CNNMoney is not exactly intellectual discussion of economic and investing issues but normally it offers fairly good material for the large number of people. Especially those who really don’t want to read Warren Buffett or Brad Setser. Still the following quote in their article, Cashing in on hot real estate is just wrong:
San Diego-based certified financial planners Christopher Van Slyke and Terry Green recommend an unconventional plan: taking out a new $500,000 ARM.
Handel and Laport can pay off their existing mortgage before the rate rises and retire their other debts. They can put the remaining $200,000 into stock and bond funds.
To be sure, borrowing against a house to put the proceeds into the market rarely makes sense. But in Handel and Laport’s case it does because so much of their net worth is tied up in their home, and the super-hot L.A. real estate market looks primed for a fall…
They can convert equity that might melt away.

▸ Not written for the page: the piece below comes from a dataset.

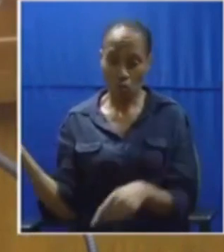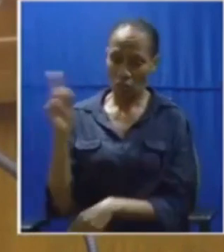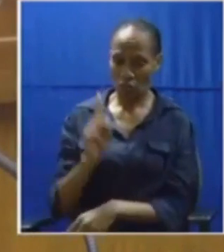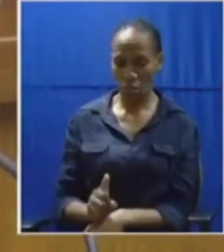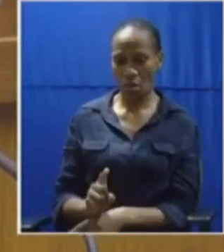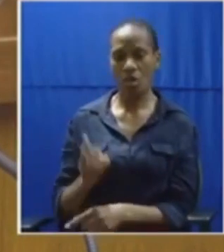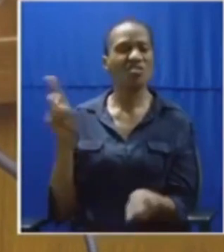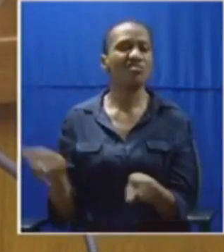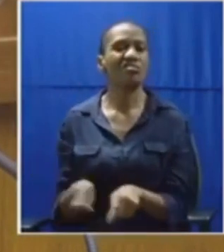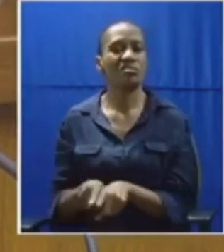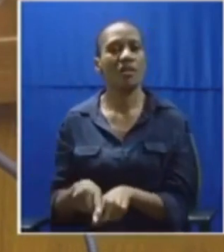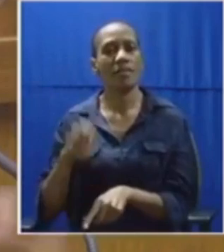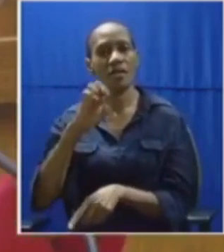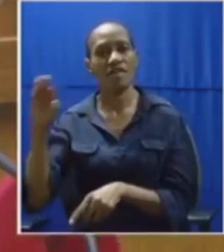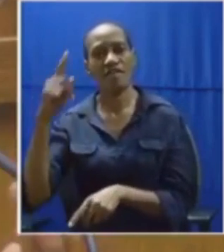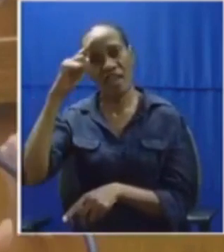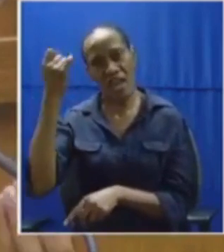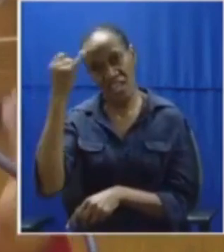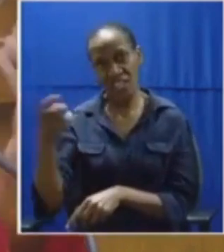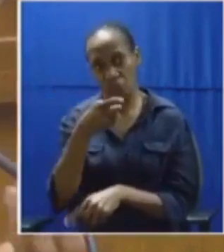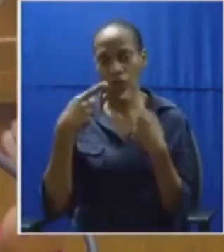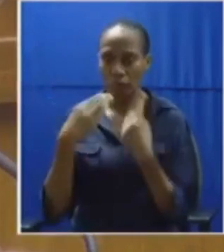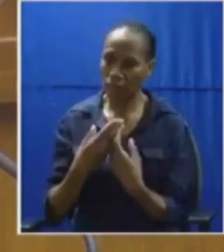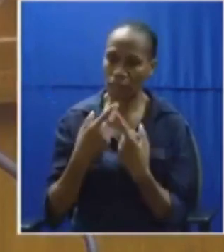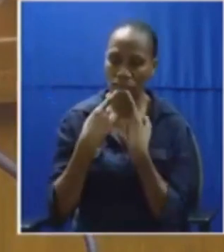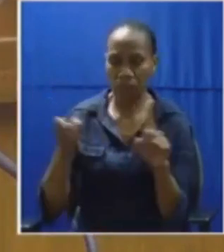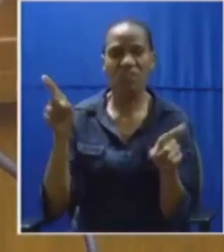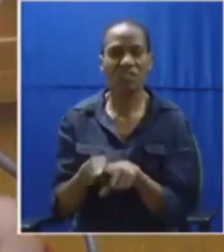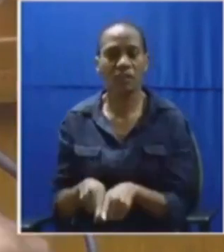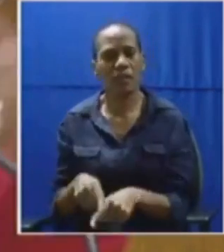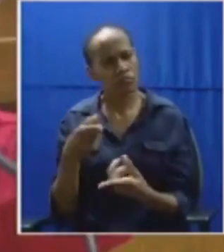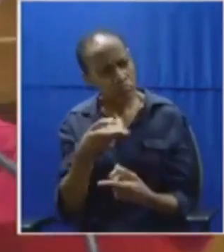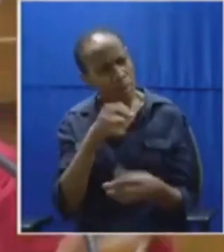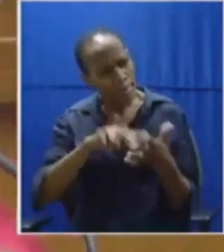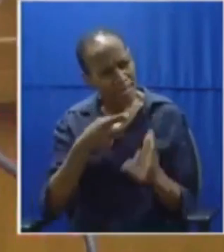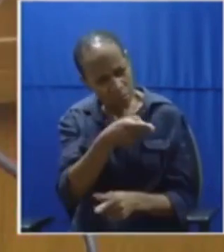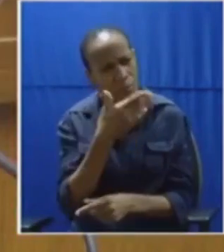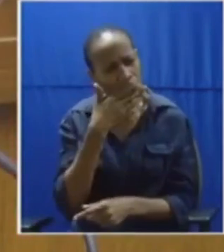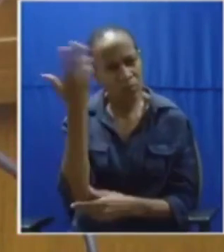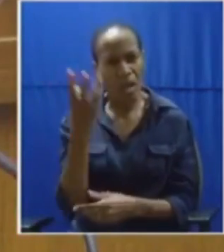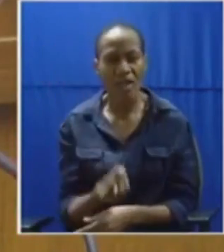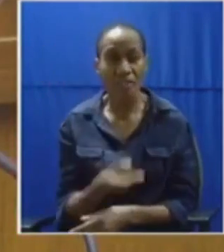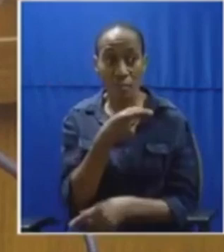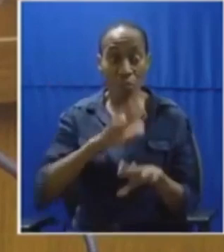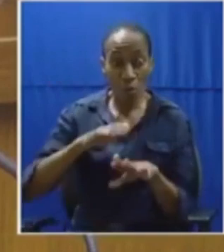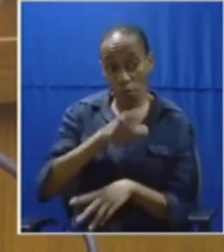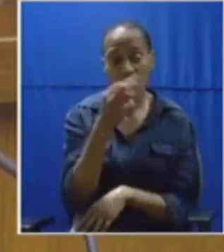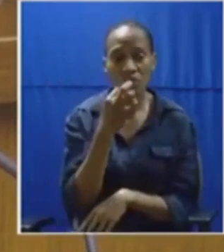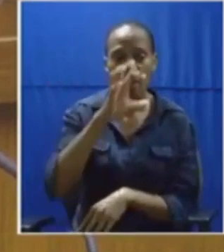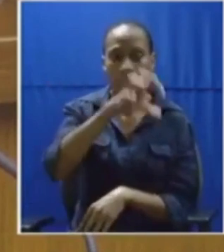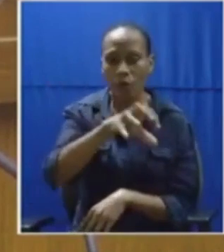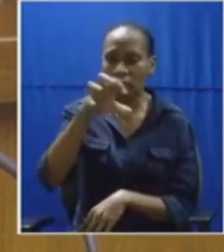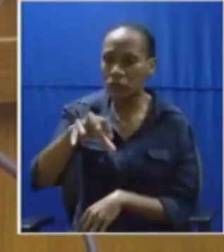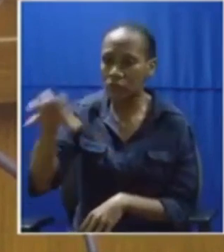repeat what the eff has said and to show that you do not have plans you even go to an extent of saying provinces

They can what? In no way does increasing their leverage convert equity that might melt away. Any amount of “melting away” will still happen after this increase in leverage – no conversion has happened. They still have a full ownership interest in the real estate. If the value of their house fell $300,000 before or after this supposed “conversion” they would “lose” (on paper) the same amount: $300,000. The investment risk for the house has not changed (for the whole portfolio you could argue it has but that gets complicated and subject to debate).